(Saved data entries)
──────

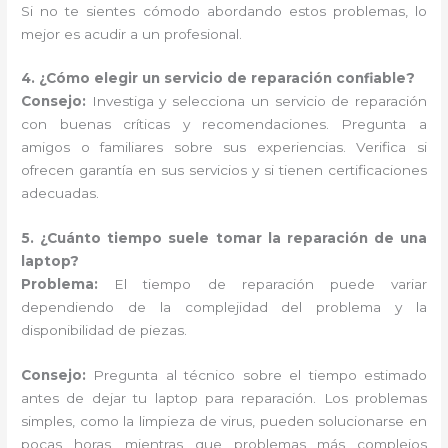
Si no te sientes cómodo abordando estos problemas, lo
mejor es acudir a un profesional.
4. ¿Cómo elegir un servicio de reparación confiable?
Consejo:
Investiga y selecciona un servicio de reparación
con buenas críticas y recomendaciones. Pregunta a
amigos o familiares sobre sus experiencias. Verifica si
ofrecen garantía en sus servicios y si tienen certificaciones
adecuadas.
5. ¿Cuánto tiempo suele tomar la reparación de una
laptop?
Problema:
El tiempo de reparación puede variar
dependiendo de la complejidad del problema y la
disponibilidad de piezas.
Consejo:
Pregunta al técnico sobre el tiempo estimado
antes de dejar tu laptop para reparación. Los problemas
simples, como la limpieza de virus, pueden solucionarse en
pocas horas, mientras que problemas más complejos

──────

From the records, copy every line that has the string "reparación" in it.

4. ¿Cómo elegir un servicio de reparación confiable?
Investiga y selecciona un servicio de reparación
5. ¿Cuánto tiempo suele tomar la reparación de una
El tiempo de reparación puede variar
antes de dejar tu laptop para reparación. Los problemas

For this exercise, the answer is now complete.